## Assigned task
Can you turn the material below into a numbered list, one item per line, with blank lines skipped and the pictures left out?

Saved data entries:
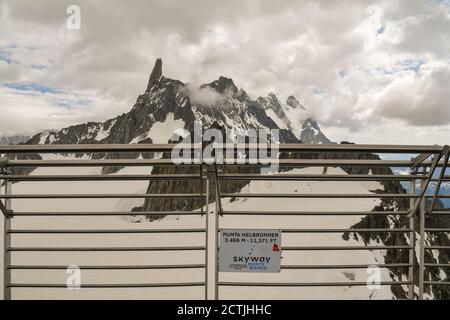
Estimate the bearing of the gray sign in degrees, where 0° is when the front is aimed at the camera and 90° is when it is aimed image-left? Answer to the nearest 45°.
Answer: approximately 0°
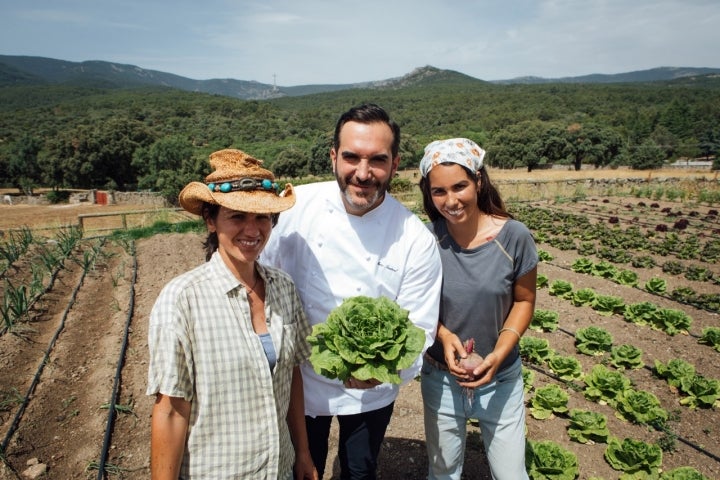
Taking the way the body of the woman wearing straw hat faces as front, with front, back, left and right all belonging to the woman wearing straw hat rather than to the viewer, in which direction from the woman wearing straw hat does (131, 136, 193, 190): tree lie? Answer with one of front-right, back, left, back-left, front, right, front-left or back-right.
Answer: back-left

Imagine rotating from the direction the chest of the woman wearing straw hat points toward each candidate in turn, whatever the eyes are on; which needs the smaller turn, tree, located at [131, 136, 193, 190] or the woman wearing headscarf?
the woman wearing headscarf

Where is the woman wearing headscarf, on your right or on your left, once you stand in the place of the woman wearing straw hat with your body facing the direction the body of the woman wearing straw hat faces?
on your left

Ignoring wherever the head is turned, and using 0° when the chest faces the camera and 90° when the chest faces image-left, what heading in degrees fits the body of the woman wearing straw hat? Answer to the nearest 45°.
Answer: approximately 315°
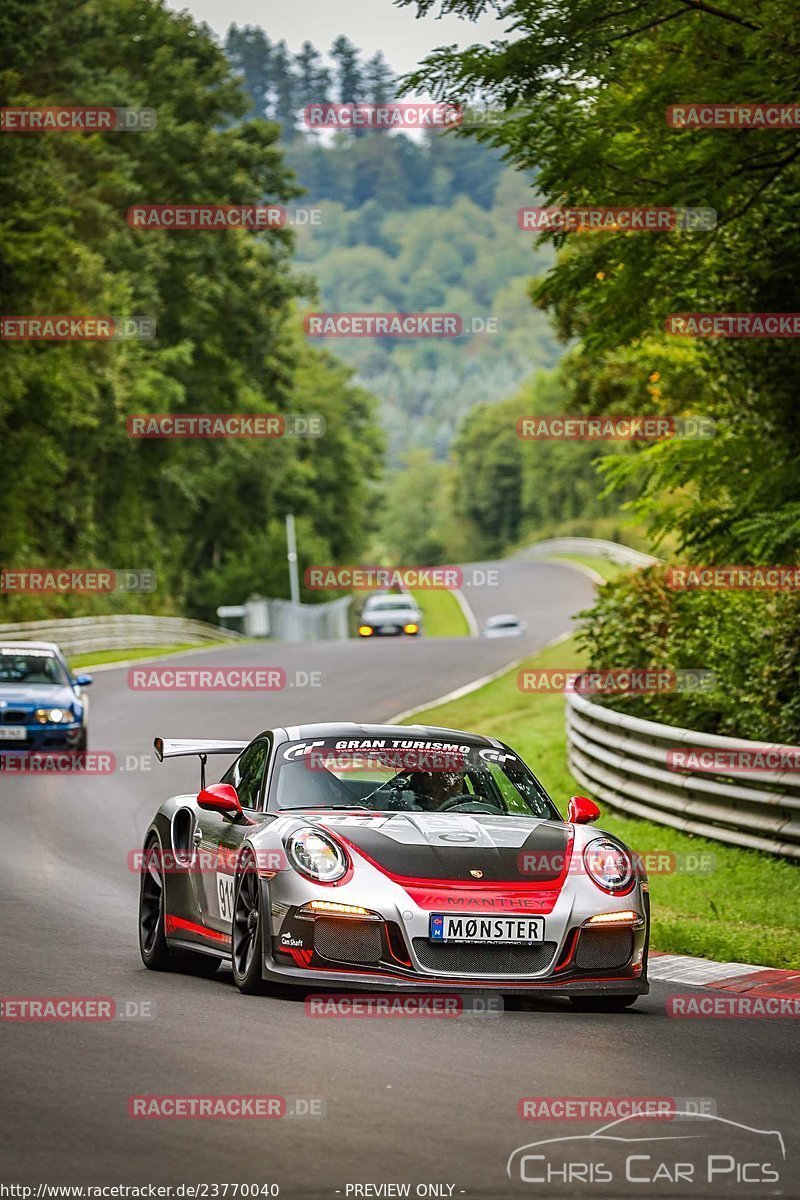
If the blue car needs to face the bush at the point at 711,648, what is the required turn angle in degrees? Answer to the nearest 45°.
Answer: approximately 45° to its left

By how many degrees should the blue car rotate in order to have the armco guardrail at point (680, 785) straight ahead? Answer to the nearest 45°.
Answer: approximately 45° to its left

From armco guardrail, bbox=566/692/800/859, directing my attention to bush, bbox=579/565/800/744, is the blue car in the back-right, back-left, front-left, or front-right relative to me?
front-left

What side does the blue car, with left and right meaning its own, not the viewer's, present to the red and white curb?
front

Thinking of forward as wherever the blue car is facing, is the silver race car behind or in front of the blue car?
in front

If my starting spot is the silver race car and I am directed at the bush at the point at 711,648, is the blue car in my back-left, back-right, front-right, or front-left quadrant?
front-left

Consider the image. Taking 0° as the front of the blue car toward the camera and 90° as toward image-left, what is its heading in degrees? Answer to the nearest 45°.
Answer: approximately 0°

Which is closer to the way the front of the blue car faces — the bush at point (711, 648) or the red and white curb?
the red and white curb
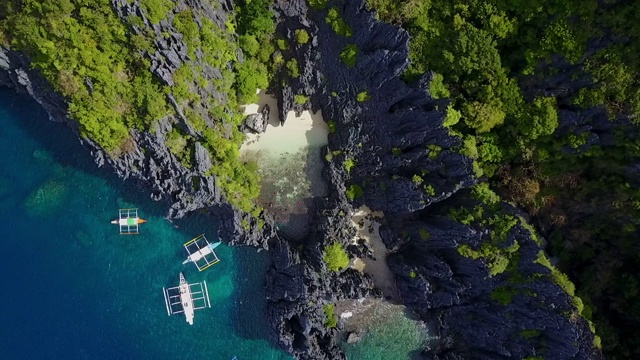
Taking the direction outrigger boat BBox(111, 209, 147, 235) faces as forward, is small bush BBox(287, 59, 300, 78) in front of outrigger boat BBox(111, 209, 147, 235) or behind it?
in front

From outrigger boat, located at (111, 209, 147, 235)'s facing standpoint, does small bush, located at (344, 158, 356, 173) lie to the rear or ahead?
ahead

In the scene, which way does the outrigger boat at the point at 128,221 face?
to the viewer's right

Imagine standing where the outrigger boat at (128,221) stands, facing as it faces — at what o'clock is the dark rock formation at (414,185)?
The dark rock formation is roughly at 1 o'clock from the outrigger boat.

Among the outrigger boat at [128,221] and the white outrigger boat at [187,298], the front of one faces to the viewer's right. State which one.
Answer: the outrigger boat
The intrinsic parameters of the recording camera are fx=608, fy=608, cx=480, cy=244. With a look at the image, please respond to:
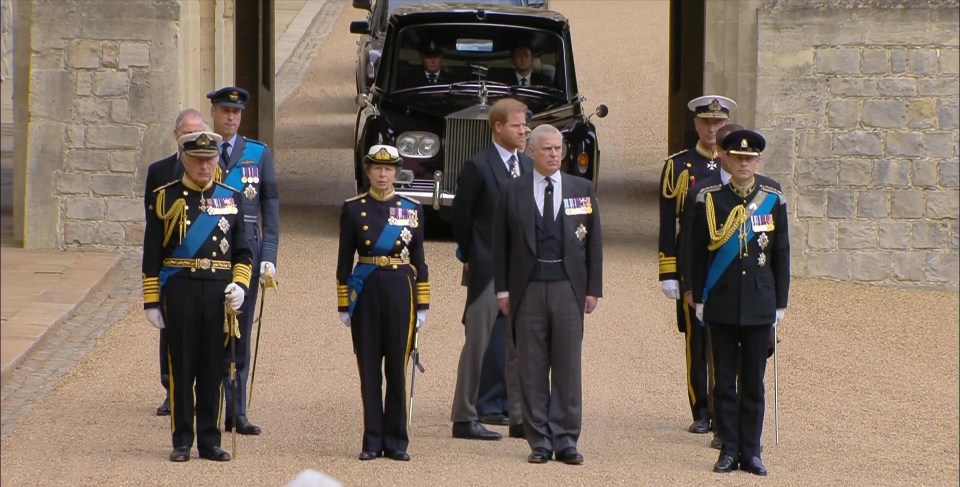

## Answer to the problem
1. Estimate the bearing of the gray sign in degrees, where 0° is when the front is aimed at the camera and 90° is when it is aimed image-left? Answer to the nearest 45°.
2. Answer: approximately 0°
3. Taking the way the body of the woman wearing straw hat faces as front, with front, back, left and right all belonging to the woman wearing straw hat rather than to the viewer, in which direction from the woman wearing straw hat does (131, 136, 193, 190): tree lie? Answer with one of front-right, back, left, back-left, front, right, front-left or back-right.
4. Answer: back-left
5. Imagine rotating from the direction the chest of the woman wearing straw hat points toward each candidate in turn, whatever the eyes are on; which needs the smaller turn, tree, located at [131, 136, 193, 190] or the woman wearing headscarf?
6. the woman wearing headscarf
7. Where is the woman wearing headscarf, on your right or on your left, once you stand in the place of the woman wearing straw hat with your body facing the direction the body of the woman wearing straw hat faces?
8. on your left
9. Ignoring wherever the head is turned, and using 0° when the chest faces the camera and 90° when the chest faces image-left, what heading in degrees fits the body of the woman wearing straw hat? Answer to the nearest 45°.
10. Answer: approximately 315°
11. If the blue car needs to face the bush at the point at 711,648, what is the required turn angle in degrees? Answer to the nearest 45°.
12. Answer: approximately 45° to its left
13. By how many degrees should the blue car rotate in order to have the armco guardrail at point (680, 785) straight ahead? Answer to the nearest 45°.
14. Answer: approximately 45° to its left
15. From armco guardrail, bbox=566/692/800/859, directing my attention to bush, bbox=579/565/800/744, is the blue car in the back-right, back-left, front-left, or front-right relative to me?
16. front-left
17. What side does the blue car, with left and right meaning its own, not the viewer's, present to the red and white curb?
18. front
19. Thinking of forward as wherever the blue car is facing, is the silver race car behind or in front of the blue car?
20. in front
21. If my starting spot is the silver race car and I am directed at the bush at the point at 711,648, is the blue car in my back-left, back-right, front-right, or front-left quadrant?
22. front-left
23. Consider the image. Taking 0° as the front of the blue car toward the camera and 90° as toward image-left, what is its heading in degrees? Answer to the nearest 45°.
24. Answer: approximately 0°
25. Which is closer to the way the front of the blue car faces — the bush at point (711, 648) or the red and white curb?
26. the red and white curb
27. Taking the direction outrigger boat BBox(111, 209, 147, 235) faces as forward, is small bush BBox(287, 59, 300, 78) in front of outrigger boat BBox(111, 209, 147, 235) or behind it?
28. in front
29. From outrigger boat, located at (111, 209, 147, 235)'s facing standpoint, does small bush, located at (344, 158, 356, 173) lie to the rear or ahead?
30. ahead
31. In the scene, which way does the outrigger boat at the point at 128,221 face?
32. to the viewer's right
33. Imagine standing where the outrigger boat at (128,221) stands, facing as it faces — at what o'clock is the dark rock formation at (414,185)?
34. The dark rock formation is roughly at 1 o'clock from the outrigger boat.
35. Among the outrigger boat at [128,221] and the white outrigger boat at [187,298], the front of one faces to the viewer's right. State which one.
36. Answer: the outrigger boat
37. The intrinsic parameters of the recording camera are fx=608, fy=608, cx=480, cy=244. With a look at the image, please respond to:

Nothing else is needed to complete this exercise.